#### What you have to do
Some lines below hold "KiCad". Pick them out and copy them.

#### Stored data entries

+++++

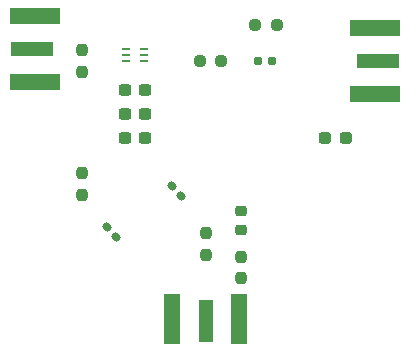
<source format=gbr>
%TF.GenerationSoftware,KiCad,Pcbnew,8.0.2*%
%TF.CreationDate,2025-01-11T01:09:32-03:00*%
%TF.ProjectId,LMH34400,4c4d4833-3434-4303-902e-6b696361645f,rev?*%
%TF.SameCoordinates,Original*%
%TF.FileFunction,Paste,Top*%
%TF.FilePolarity,Positive*%
%FSLAX46Y46*%
G04 Gerber Fmt 4.6, Leading zero omitted, Abs format (unit mm)*
G04 Created by KiCad (PCBNEW 8.0.2) date 2025-01-11 01:09:32*
%MOMM*%
%LPD*%
G01*
G04 APERTURE LIST*
G04 Aperture macros list*
%AMRoundRect*
0 Rectangle with rounded corners*
0 $1 Rounding radius*
0 $2 $3 $4 $5 $6 $7 $8 $9 X,Y pos of 4 corners*
0 Add a 4 corners polygon primitive as box body*
4,1,4,$2,$3,$4,$5,$6,$7,$8,$9,$2,$3,0*
0 Add four circle primitives for the rounded corners*
1,1,$1+$1,$2,$3*
1,1,$1+$1,$4,$5*
1,1,$1+$1,$6,$7*
1,1,$1+$1,$8,$9*
0 Add four rect primitives between the rounded corners*
20,1,$1+$1,$2,$3,$4,$5,0*
20,1,$1+$1,$4,$5,$6,$7,0*
20,1,$1+$1,$6,$7,$8,$9,0*
20,1,$1+$1,$8,$9,$2,$3,0*%
G04 Aperture macros list end*
%ADD10RoundRect,0.237500X0.237500X-0.250000X0.237500X0.250000X-0.237500X0.250000X-0.237500X-0.250000X0*%
%ADD11RoundRect,0.237500X0.287500X0.237500X-0.287500X0.237500X-0.287500X-0.237500X0.287500X-0.237500X0*%
%ADD12R,0.706399X0.229400*%
%ADD13RoundRect,0.237500X-0.250000X-0.237500X0.250000X-0.237500X0.250000X0.237500X-0.250000X0.237500X0*%
%ADD14RoundRect,0.155000X0.259862X-0.040659X-0.040659X0.259862X-0.259862X0.040659X0.040659X-0.259862X0*%
%ADD15RoundRect,0.237500X-0.300000X-0.237500X0.300000X-0.237500X0.300000X0.237500X-0.300000X0.237500X0*%
%ADD16RoundRect,0.218750X0.256250X-0.218750X0.256250X0.218750X-0.256250X0.218750X-0.256250X-0.218750X0*%
%ADD17R,3.600000X1.270000*%
%ADD18R,4.200000X1.350000*%
%ADD19RoundRect,0.155000X-0.212500X-0.155000X0.212500X-0.155000X0.212500X0.155000X-0.212500X0.155000X0*%
%ADD20R,1.270000X3.600000*%
%ADD21R,1.350000X4.200000*%
%ADD22RoundRect,0.237500X-0.237500X0.250000X-0.237500X-0.250000X0.237500X-0.250000X0.237500X0.250000X0*%
G04 APERTURE END LIST*
D10*
%TO.C,JP1*%
X113500000Y-69412500D03*
X113500000Y-67587500D03*
%TD*%
%TO.C,R1*%
X124000000Y-84912500D03*
X124000000Y-83087500D03*
%TD*%
D11*
%TO.C,L1*%
X135875000Y-75000000D03*
X134125000Y-75000000D03*
%TD*%
D12*
%TO.C,U1*%
X117202300Y-67500001D03*
X117202300Y-68000000D03*
X117202300Y-68499999D03*
X118797700Y-68499999D03*
X118797700Y-68000000D03*
X118797700Y-67500001D03*
%TD*%
D13*
%TO.C,R4*%
X123487500Y-68500000D03*
X125312500Y-68500000D03*
%TD*%
D14*
%TO.C,C1*%
X121901283Y-79901283D03*
X121098717Y-79098717D03*
%TD*%
D15*
%TO.C,C4*%
X117137500Y-73000000D03*
X118862500Y-73000000D03*
%TD*%
%TO.C,C3*%
X117137500Y-75000000D03*
X118862500Y-75000000D03*
%TD*%
D13*
%TO.C,R5*%
X128175000Y-65500000D03*
X130000000Y-65500000D03*
%TD*%
D16*
%TO.C,D1*%
X127000000Y-82787500D03*
X127000000Y-81212500D03*
%TD*%
D17*
%TO.C,J2*%
X109300000Y-67500000D03*
D18*
X109500000Y-64675000D03*
X109500000Y-70325000D03*
%TD*%
D19*
%TO.C,C6*%
X128432500Y-68500000D03*
X129567500Y-68500000D03*
%TD*%
D17*
%TO.C,J6*%
X138537500Y-68500000D03*
D18*
X138337500Y-71325000D03*
X138337500Y-65675000D03*
%TD*%
D15*
%TO.C,C5*%
X117137500Y-71000000D03*
X118862500Y-71000000D03*
%TD*%
D14*
%TO.C,C2*%
X116401283Y-83401283D03*
X115598717Y-82598717D03*
%TD*%
D10*
%TO.C,R2*%
X113500000Y-79825000D03*
X113500000Y-78000000D03*
%TD*%
D20*
%TO.C,J1*%
X124000000Y-90537500D03*
D21*
X121175000Y-90337500D03*
X126825000Y-90337500D03*
%TD*%
D22*
%TO.C,R3*%
X127000000Y-85087500D03*
X127000000Y-86912500D03*
%TD*%
M02*

</source>
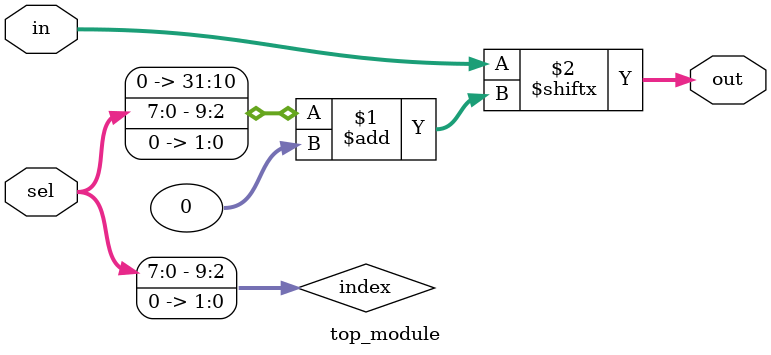
<source format=sv>
module top_module (
	input [1023:0] in,
	input [7:0] sel,
	output [3:0] out
);

	// Calculate index based on selection vector (sel)
	reg [9:0] index = sel << 2;
	
	// Extract 4-bit block from input vector (in) based on index
	assign out = in[index +: 4];

endmodule

</source>
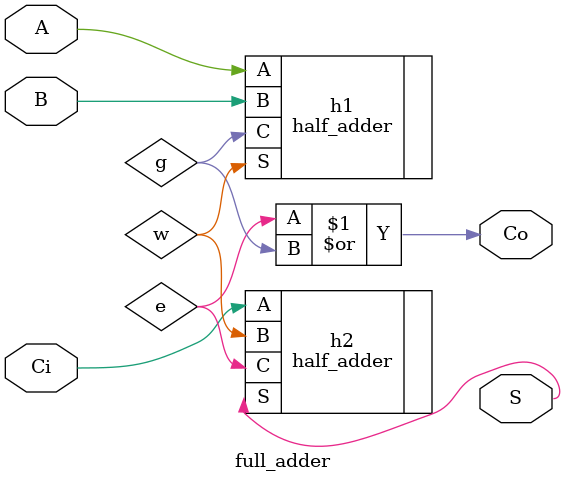
<source format=v>
module full_adder ( A , B , Ci , S , Co);
    input wire A ;
    input wire B ;
    input wire Ci ;
    output wire S ;
    output wire Co ;
    wire w ;
    wire g ;
    wire e  ;

half_adder h1 (  .A(A),
                 .B(B), 
                 .S(w), 
                 .C(g)


) ;

half_adder h2 ( .A(Ci),
                .B(w),
                .S(S),
                .C(e)

) ;
assign Co = e | g ;

endmodule
</source>
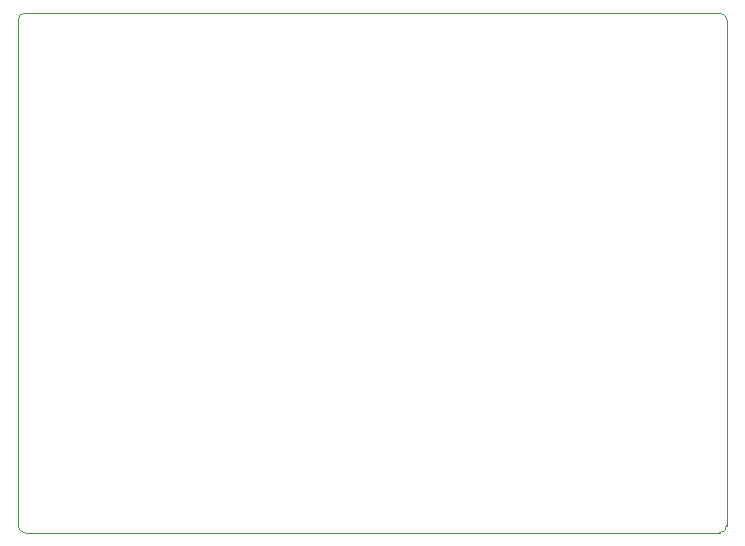
<source format=gko>
G04 #@! TF.GenerationSoftware,KiCad,Pcbnew,5.1.0*
G04 #@! TF.CreationDate,2019-05-14T15:50:41+02:00*
G04 #@! TF.ProjectId,AluPCB,416c7550-4342-42e6-9b69-6361645f7063,rev?*
G04 #@! TF.SameCoordinates,Original*
G04 #@! TF.FileFunction,Profile,NP*
%FSLAX46Y46*%
G04 Gerber Fmt 4.6, Leading zero omitted, Abs format (unit mm)*
G04 Created by KiCad (PCBNEW 5.1.0) date 2019-05-14 15:50:41*
%MOMM*%
%LPD*%
G04 APERTURE LIST*
%ADD10C,0.050000*%
G04 APERTURE END LIST*
D10*
X79400000Y-23000000D02*
G75*
G02X80000000Y-23600000I0J-600000D01*
G01*
X20000000Y-23600000D02*
G75*
G02X20600000Y-23000000I600000J0D01*
G01*
X20600000Y-67000000D02*
G75*
G02X20000000Y-66400000I0J600000D01*
G01*
X80000000Y-66400000D02*
G75*
G02X79400000Y-67000000I-600000J0D01*
G01*
X20600000Y-23000000D02*
X79400000Y-23000000D01*
X20000000Y-66400000D02*
X20000000Y-23600000D01*
X79400000Y-67000000D02*
X20600000Y-67000000D01*
X80000000Y-23600000D02*
X80000000Y-66400000D01*
M02*

</source>
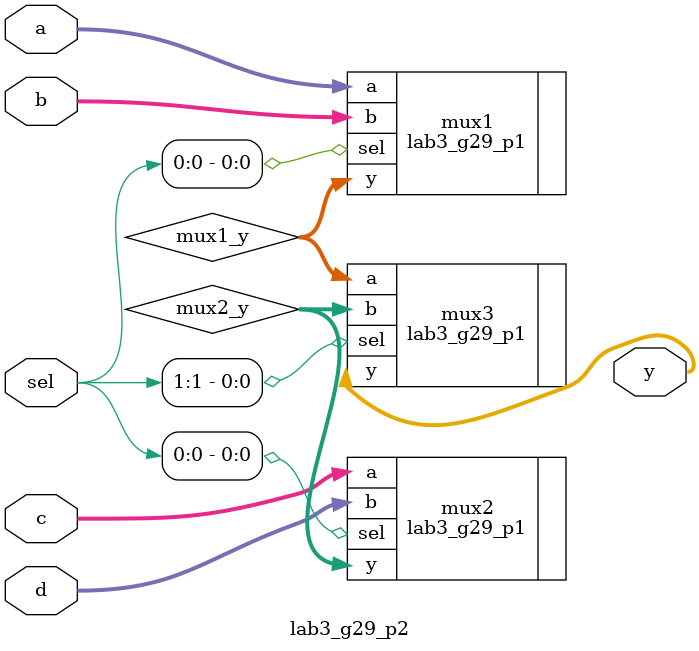
<source format=sv>
module lab3_g29_p2 (
    input logic [0:3] a ,
    input logic [0:3]  b ,
    input logic  [0:3] c ,
    input logic  [0:3] d ,
    input logic [0:1] sel,
    output logic [0:3]  y 
);

    logic  [0:3 ]mux1_y  , mux2_y ;

    // İlk 2x1 Mux
    lab3_g29_p1 mux1 (
        .a(a),
        .b(b),
        .sel(sel[0]),
        .y(mux1_y)
    );

    // İkinci 2x1 Mux
    lab3_g29_p1 mux2 (
        .a(c),
        .b(d),
        .sel(sel[0]),
        .y(mux2_y)
    );

    // Üçüncü 2x1 Mux
    lab3_g29_p1 mux3 (
        .a(mux1_y),
        .b(mux2_y),
        .sel(sel[1]),
        .y(y)
    );

endmodule

</source>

+++++

#### Exercise response
%TF.GenerationSoftware,KiCad,Pcbnew,8.0.2*%
G04 Created by KiCad (PCBNEW 8.0.2) date 2025-01-11 01:09:32*
G04 #@! TF.GenerationSoftware,KiCad,Pcbnew,5.1.0*
G04 Created by KiCad (PCBNEW 5.1.0) date 2019-05-14 15:50:41*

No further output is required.